## Tareas por hacer
[1] Según el texto sobre el gobierno británico, ¿quién escribió el libro que retrata el sistema educativo británico?
[2] Indica si cada afirmación coincide con el texto sobre el gobierno británico: (a) Dalrymple comenta tres libros. (b) Según la cita, el Senior Management Team resuelve los problemas de disciplina con castigos severos. (c) La sesión de Dalrymple puede leerse en abierto en el City Journal.
[3] Prolonga el texto sobre el gobierno británico a partir de su última frase.

## Texto proporcionado

:::

13 de Febrero 2007

Gobierno omnipontente, gobierno incompetente

Sesion Dalrymple. Esta vez en abierto, en el City Journal.

Dalrymple comentá tres libros que ofrecen


an insight into the nature of the corruption that has sprung from the ever-wider extension of self-arrogated government responsibility in Britain, and they shed light as well on the effect that government expansion has upon the population

Uno de los libros, escrito por un maestro, Frank Chalk, retrata sin adornos el funcionamiento del sistema educativo británico. Comenta Dalrymple que:

In the looking-glass world of modern British public administration, nothing succeeds like failure, because failure provides work for yet more functionaries and confers an ever more providential role upon the government. A child who does not learn to read properly often behaves badly in school and thus becomes the subject (or is it object?) of inquiries by educational psychologists and social workers. As Chalk describes, they always find that the child in question lacks self-esteem and therefore should be allowed to attend only those classes that he feels he can cope with. The so-called Senior Management Team in the school—teachers who have retired into a largely administrative role—deals with all disciplinary problems by means of appeasement, for lack of any other permissible method available to them.

:::

## Material de datos
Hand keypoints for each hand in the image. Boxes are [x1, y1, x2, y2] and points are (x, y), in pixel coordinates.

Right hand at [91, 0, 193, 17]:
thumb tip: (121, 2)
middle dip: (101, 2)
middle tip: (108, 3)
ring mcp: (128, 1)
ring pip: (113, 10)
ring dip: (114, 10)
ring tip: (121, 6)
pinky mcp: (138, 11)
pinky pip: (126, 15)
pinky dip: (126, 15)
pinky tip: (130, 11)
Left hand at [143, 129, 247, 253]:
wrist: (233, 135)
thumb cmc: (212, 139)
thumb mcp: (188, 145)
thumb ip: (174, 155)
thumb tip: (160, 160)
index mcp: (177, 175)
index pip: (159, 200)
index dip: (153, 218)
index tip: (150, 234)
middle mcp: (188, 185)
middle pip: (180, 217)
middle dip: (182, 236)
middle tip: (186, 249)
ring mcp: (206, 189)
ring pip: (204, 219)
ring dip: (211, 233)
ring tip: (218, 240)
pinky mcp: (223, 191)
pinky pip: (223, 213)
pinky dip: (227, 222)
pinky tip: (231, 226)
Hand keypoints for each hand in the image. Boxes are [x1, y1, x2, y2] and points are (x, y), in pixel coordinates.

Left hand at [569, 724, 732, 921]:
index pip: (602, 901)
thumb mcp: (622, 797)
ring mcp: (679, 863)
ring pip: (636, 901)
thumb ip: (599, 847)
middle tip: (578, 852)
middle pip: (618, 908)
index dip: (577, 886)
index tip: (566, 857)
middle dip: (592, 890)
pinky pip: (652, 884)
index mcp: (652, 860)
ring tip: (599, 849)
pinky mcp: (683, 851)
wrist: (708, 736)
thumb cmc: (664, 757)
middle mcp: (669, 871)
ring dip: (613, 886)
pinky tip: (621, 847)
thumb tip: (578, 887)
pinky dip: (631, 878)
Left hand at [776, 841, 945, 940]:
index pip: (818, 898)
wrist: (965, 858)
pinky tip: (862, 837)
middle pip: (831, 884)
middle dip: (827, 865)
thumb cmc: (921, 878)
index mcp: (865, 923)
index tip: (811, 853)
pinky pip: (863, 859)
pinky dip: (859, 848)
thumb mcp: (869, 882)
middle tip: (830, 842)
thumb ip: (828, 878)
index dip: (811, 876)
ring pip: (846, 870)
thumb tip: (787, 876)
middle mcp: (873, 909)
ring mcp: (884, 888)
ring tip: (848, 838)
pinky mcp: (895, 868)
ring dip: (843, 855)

:::

## Resultados por tarea
[1] Frank Chalk, un maestro.

[2]
(a) Sí: "Dalrymple comentá tres libros que ofrecen"
(b) No: "deals with all disciplinary problems by means of appeasement"
(c) Sí: "Esta vez en abierto, en el City Journal."

[3]
Nos suena, ¿no?. Más adelante:
A perfect emblem of the Gogolian, Kafkaesque, and Orwellian nature of the British public administration is the term “social inclusion” as applied in the educational field. Schools may no longer exclude disruptive children—that would be the very opposite of social inclusion—so a handful of such children may render quite pointless hundreds or even thousands of hours of schooling for scores or even hundreds of their peers who, as a result, are less likely to succeed in life. Teachers such as Chalk are forced to teach mixed-ability classes, which can include the mentally handicapped (their special schools having been closed in the name of social inclusion). The most intelligent children in the class fidget with boredom while the teacher persistently struggles to instill understanding in the minds of the least intelligent children of what the intelligent pupils long ago grasped. The intelligent are not taught what they could learn, while the unintelligent are taught what they cannot learn. The result is chaos, resentment, disaffection, and despair all round.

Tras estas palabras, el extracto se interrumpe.